Segment Start: Provided records

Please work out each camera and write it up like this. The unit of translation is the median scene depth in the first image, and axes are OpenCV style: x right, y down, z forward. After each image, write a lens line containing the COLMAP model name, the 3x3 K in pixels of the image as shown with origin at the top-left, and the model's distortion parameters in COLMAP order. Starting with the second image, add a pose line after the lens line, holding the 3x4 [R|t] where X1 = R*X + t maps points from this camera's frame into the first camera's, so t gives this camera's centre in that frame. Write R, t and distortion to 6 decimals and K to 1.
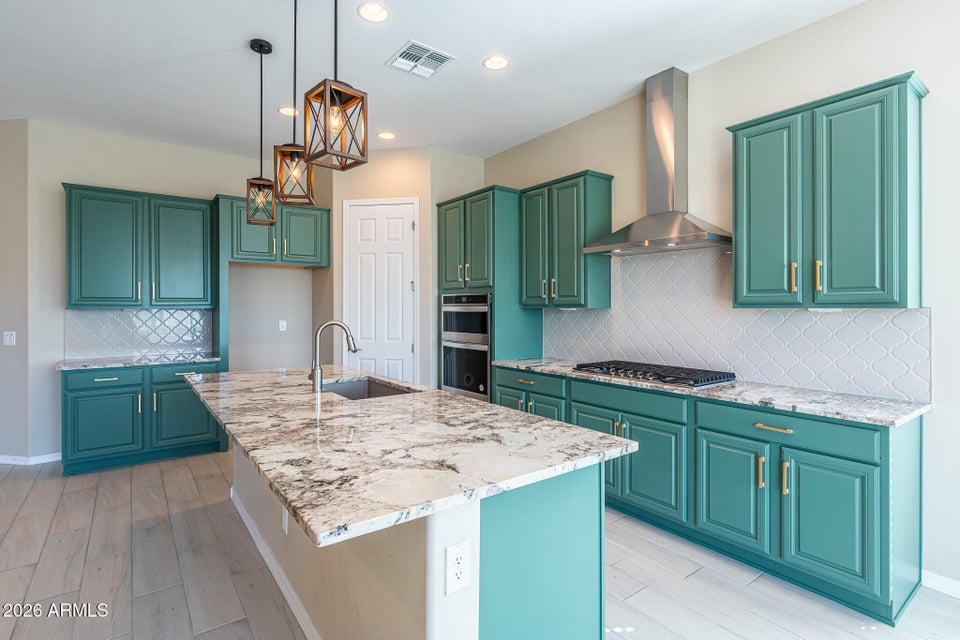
lens RADIAL K [[464.0, 0, 464.6], [0, 464.0, 306.5], [0, 0, 1]] dist [0.003540, 0.000287]
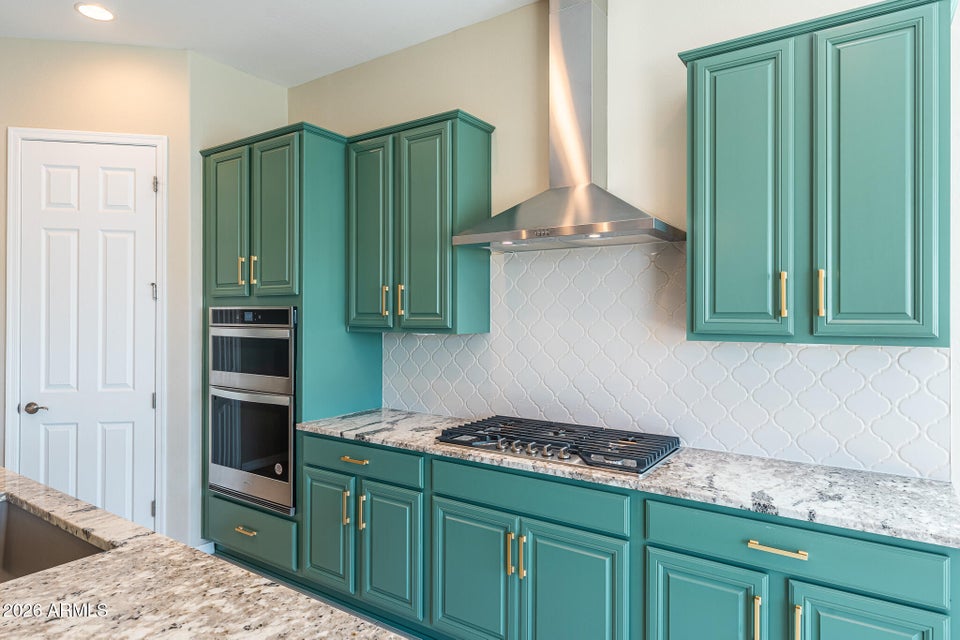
lens RADIAL K [[598.9, 0, 480.0], [0, 598.9, 320.0], [0, 0, 1]] dist [-0.004044, -0.000219]
pose [[0.943759, 0.002565, 0.330624, 0.029075], [-0.004707, 0.999973, 0.005678, -0.019310], [-0.330601, -0.006914, 0.943745, 0.229049]]
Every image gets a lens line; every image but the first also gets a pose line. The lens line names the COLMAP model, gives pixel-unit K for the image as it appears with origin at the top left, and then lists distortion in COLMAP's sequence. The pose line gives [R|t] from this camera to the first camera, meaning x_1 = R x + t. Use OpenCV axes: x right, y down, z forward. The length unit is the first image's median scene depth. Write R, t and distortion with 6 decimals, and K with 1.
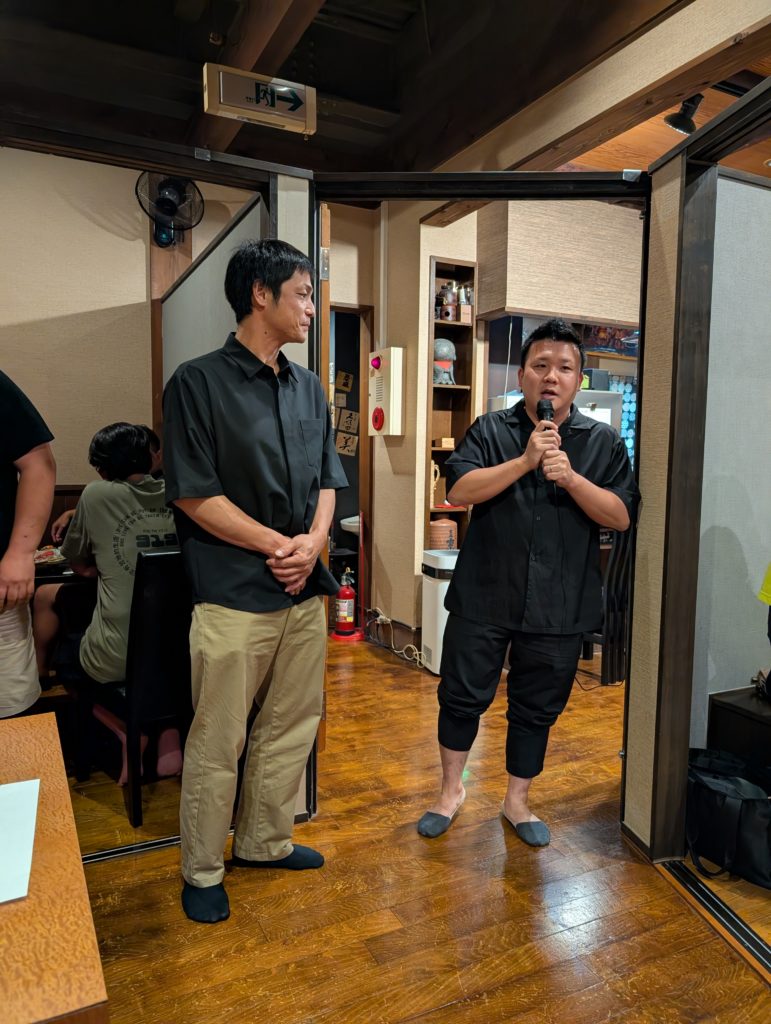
lens RADIAL K [[738.1, 0, 389.7], [0, 738.1, 513.5], [0, 0, 1]] dist [0.024530, -0.024422]
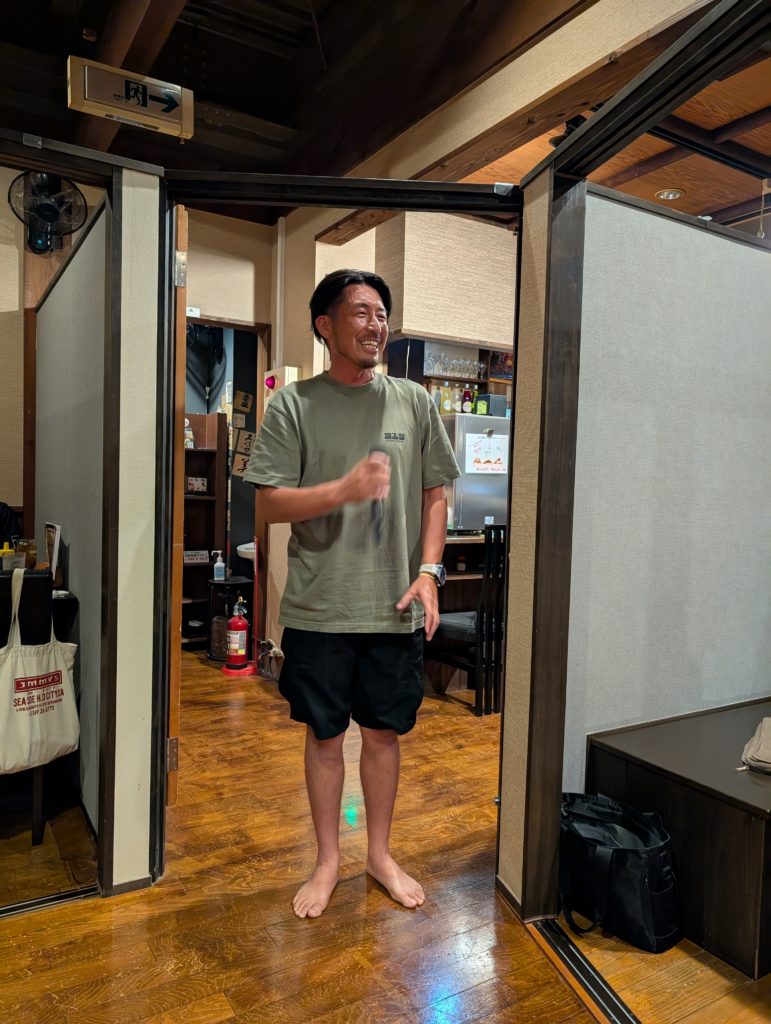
lens RADIAL K [[738.1, 0, 384.4], [0, 738.1, 511.3], [0, 0, 1]] dist [0.024530, -0.024422]
pose [[0.996177, 0.010267, 0.086749, 0.067748], [-0.007001, 0.999258, -0.037869, -0.002297], [-0.087074, 0.037116, 0.995510, 0.055538]]
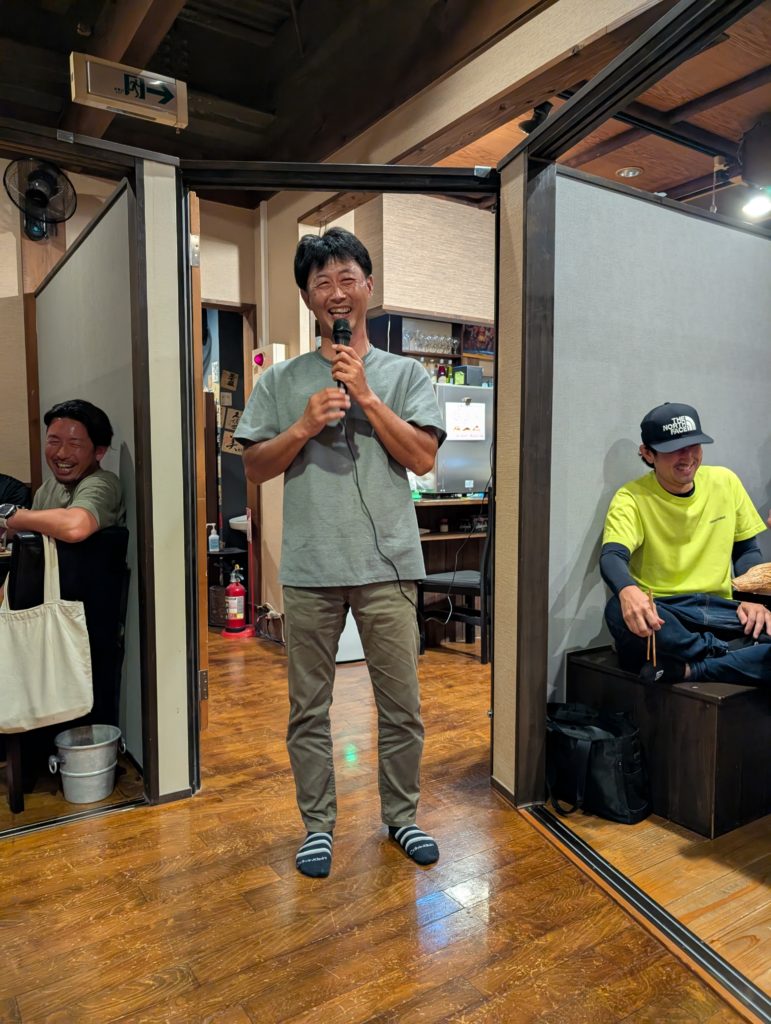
lens RADIAL K [[738.1, 0, 376.3], [0, 738.1, 522.6], [0, 0, 1]] dist [0.024530, -0.024422]
pose [[0.992933, -0.024645, 0.116085, 0.025672], [0.025200, 0.999677, -0.003319, 0.037747], [-0.115966, 0.006221, 0.993234, -0.033780]]
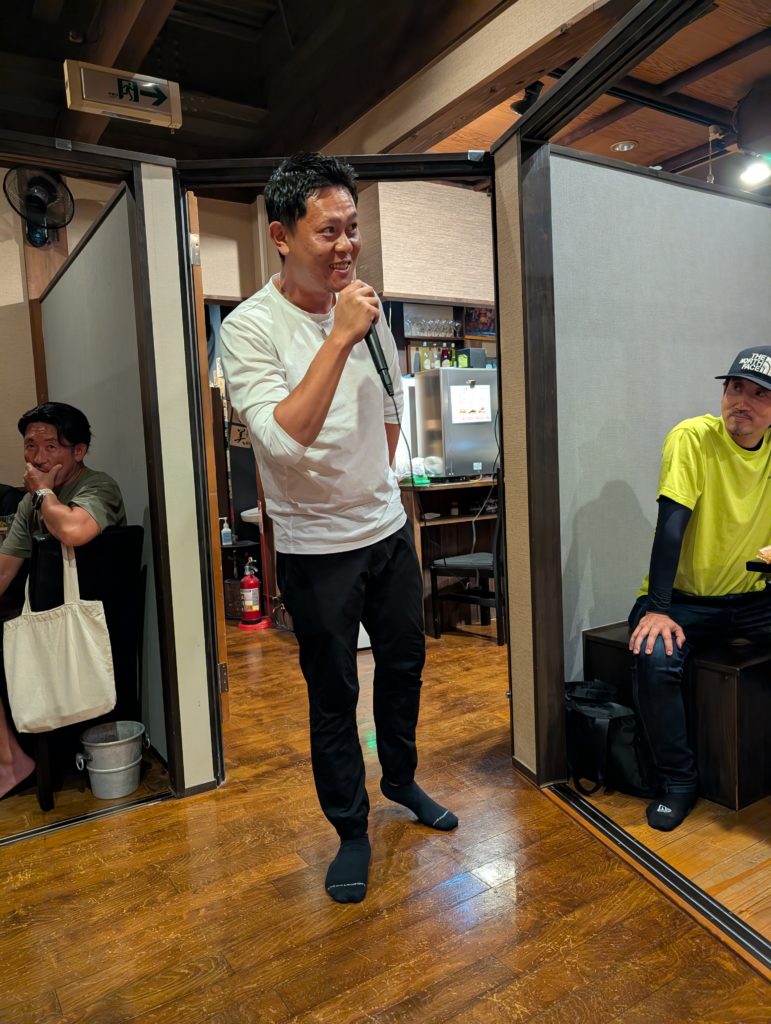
lens RADIAL K [[738.1, 0, 371.1], [0, 738.1, 509.9], [0, 0, 1]] dist [0.024530, -0.024422]
pose [[0.992960, -0.070619, 0.095097, 0.025172], [0.071228, 0.997455, -0.003018, 0.036693], [-0.094642, 0.009770, 0.995463, -0.039766]]
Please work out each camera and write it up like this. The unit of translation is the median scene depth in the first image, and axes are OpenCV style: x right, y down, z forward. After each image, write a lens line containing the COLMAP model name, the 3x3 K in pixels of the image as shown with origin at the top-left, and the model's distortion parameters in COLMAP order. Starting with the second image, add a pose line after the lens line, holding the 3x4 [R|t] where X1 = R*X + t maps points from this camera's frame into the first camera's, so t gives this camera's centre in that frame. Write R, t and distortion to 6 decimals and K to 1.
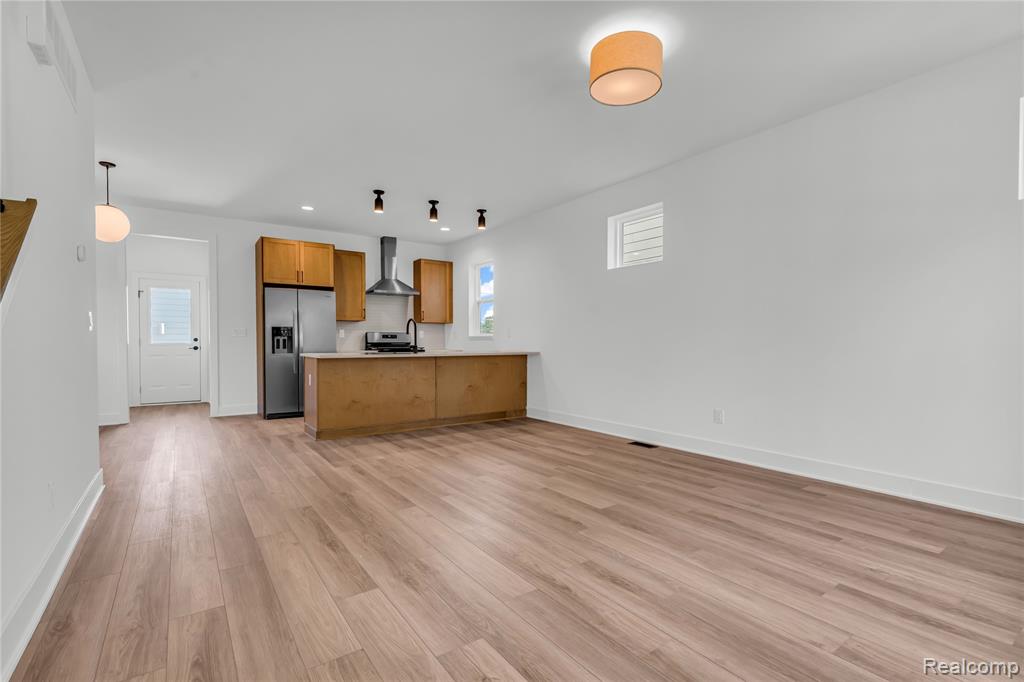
lens RADIAL K [[472.4, 0, 509.1], [0, 472.4, 345.9], [0, 0, 1]] dist [0.000398, 0.000320]
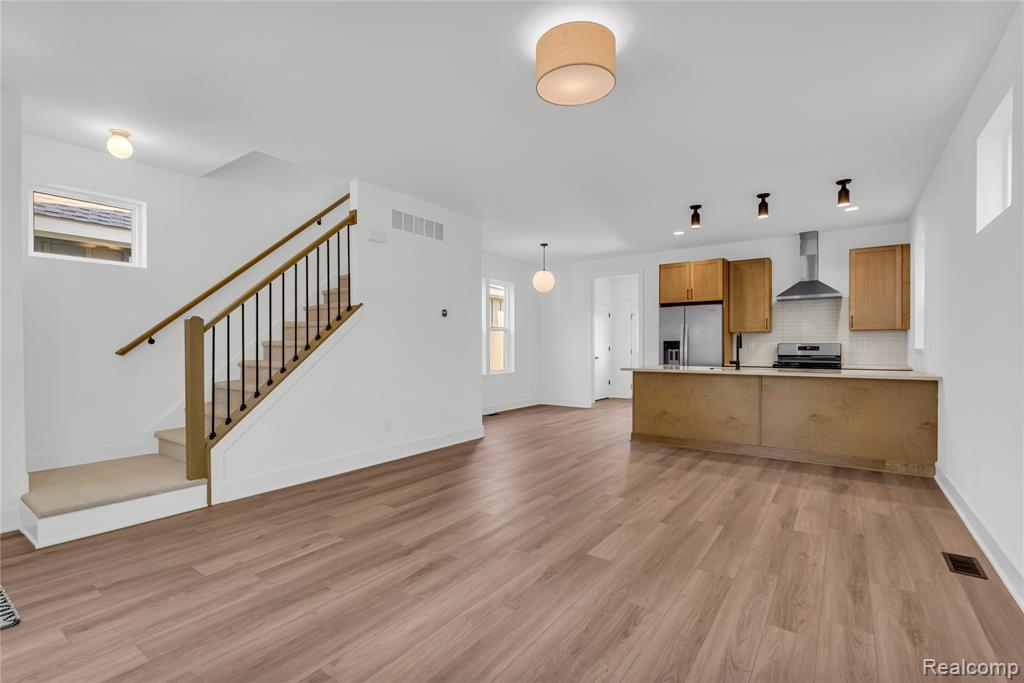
lens RADIAL K [[472.4, 0, 514.0], [0, 472.4, 345.9], [0, 0, 1]] dist [0.000398, 0.000320]
pose [[0.333703, 0.000407, -0.942678, 0.583542], [-0.007530, 0.999969, -0.002234, -0.028634], [0.942648, 0.007843, 0.333696, 0.331080]]
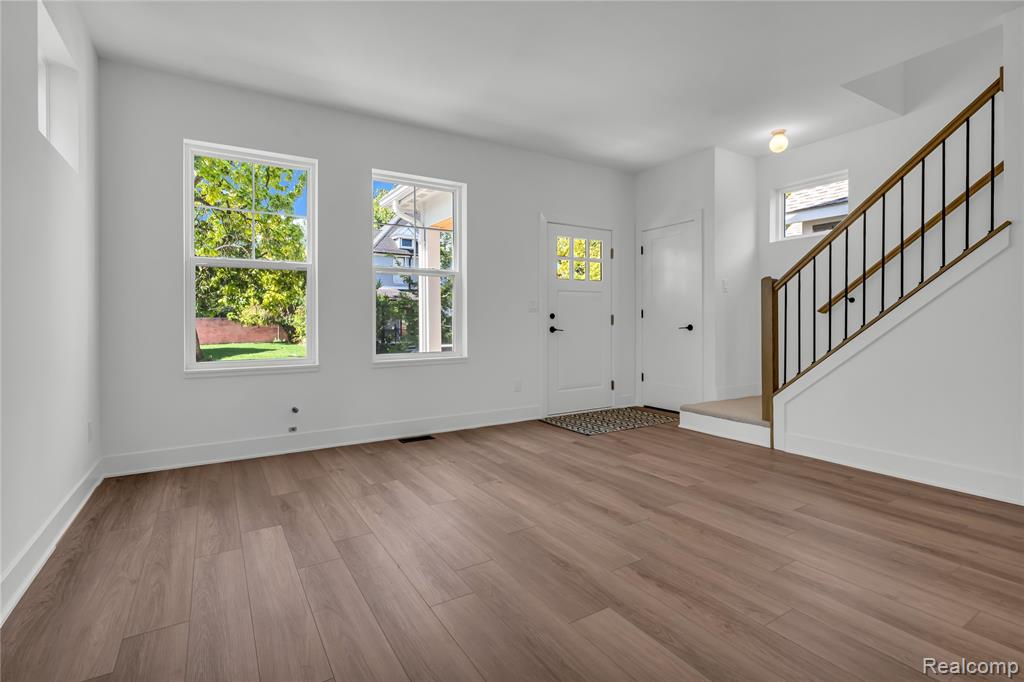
lens RADIAL K [[472.4, 0, 500.8], [0, 472.4, 325.2], [0, 0, 1]] dist [0.000398, 0.000320]
pose [[-0.997057, 0.004675, 0.076515, 0.163383], [0.005785, 0.999881, 0.014294, -0.004332], [-0.076439, 0.014694, -0.996966, 0.923465]]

Segment End: Provided records

__Task instructions__. Reproduce the material from the line with "Every image gets" up to and including the line with "522.6], [0, 0, 1]] dist [0.024530, -0.024422]", leaving the pictures out of your answer.

__Output of the task__.
Every image gets a lens line; every image but the first also gets a pose line. The lens line names the COLMAP model, gives pixel-unit K for the image as it appears with origin at the top left, and then lists distortion in COLMAP's sequence. The pose line gives [R|t] from this camera to the first camera, meaning x_1 = R x + t. Use OpenCV axes: x right, y down, z forward. The length unit is the first image's median scene depth. Write R, t and distortion with 6 decimals, and K with 1.
lens RADIAL K [[738.1, 0, 389.7], [0, 738.1, 513.5], [0, 0, 1]] dist [0.024530, -0.024422]
lens RADIAL K [[738.1, 0, 384.4], [0, 738.1, 511.3], [0, 0, 1]] dist [0.024530, -0.024422]
pose [[0.996177, 0.010267, 0.086749, 0.067748], [-0.007001, 0.999258, -0.037869, -0.002297], [-0.087074, 0.037116, 0.995510, 0.055538]]
lens RADIAL K [[738.1, 0, 376.3], [0, 738.1, 522.6], [0, 0, 1]] dist [0.024530, -0.024422]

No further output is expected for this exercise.